Arista Networks Inc. is riding the AI infrastructure wave, with its data center networking sales tied to artificial intelligence workloads doubling as the stock approaches a record high.
The networking equipment maker, whose switches and routers form the backbone of hyperscale data centers, has seen its shares surge 3,218% since 2015, according to company disclosures. The latest leg of that rally comes as cloud providers and large enterprises accelerate spending on AI training and inference infrastructure, a buildout that requires high-bandwidth, low-latency networking gear that Arista specializes in.
"Arista's AI networking revenue is doubling as hyperscalers deploy clusters that require 400-gigabit and 800-gigabit switching fabrics," Mike Santos, an analyst covering data center infrastructure, said. "The company is capturing share in a market that Cisco and Juniper once dominated."
The Santa Clara, California-based company has emerged as a primary beneficiary of the AI capex cycle, competing directly with Cisco Systems Inc. and Juniper Networks Inc. for data center switching contracts. Unlike traditional enterprise networking, AI workloads demand non-blocking fabric architectures that can handle distributed training across thousands of graphics processing units — a technical requirement that plays to Arista's Extensible Operating System (EOS) platform.
Arista's gains reflect a broader shift in the $30 billion data center networking market. Hyperscalers including Amazon Web Services, Microsoft Azure and Google Cloud are projected to spend more than $200 billion combined on AI infrastructure in 2026, according to industry estimates, with networking equipment accounting for roughly 15% to 20% of total data center build costs.

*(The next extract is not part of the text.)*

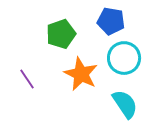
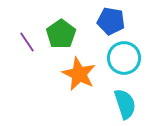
green pentagon: rotated 16 degrees counterclockwise
orange star: moved 2 px left
purple line: moved 37 px up
cyan semicircle: rotated 16 degrees clockwise
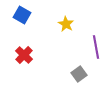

Arista's remaining performance obligations — a key forward-looking metric — have grown as customers lock in multiyear supply agreements.
The stock's 3,218% return since 2015 has outpaced every major networking peer, though the pace of gains has raised valuation questions. Arista trades at approximately 35 times forward earnings, a premium to Cisco's 15 times and Juniper's 18 times, reflecting the market's expectation that AI-driven demand will sustain above-industry growth rates. The company's next quarterly report, expected in late July, will provide the clearest signal on whether AI networking momentum is accelerating or plateauing.
This article is for informational purposes only and does not constitute investment advice.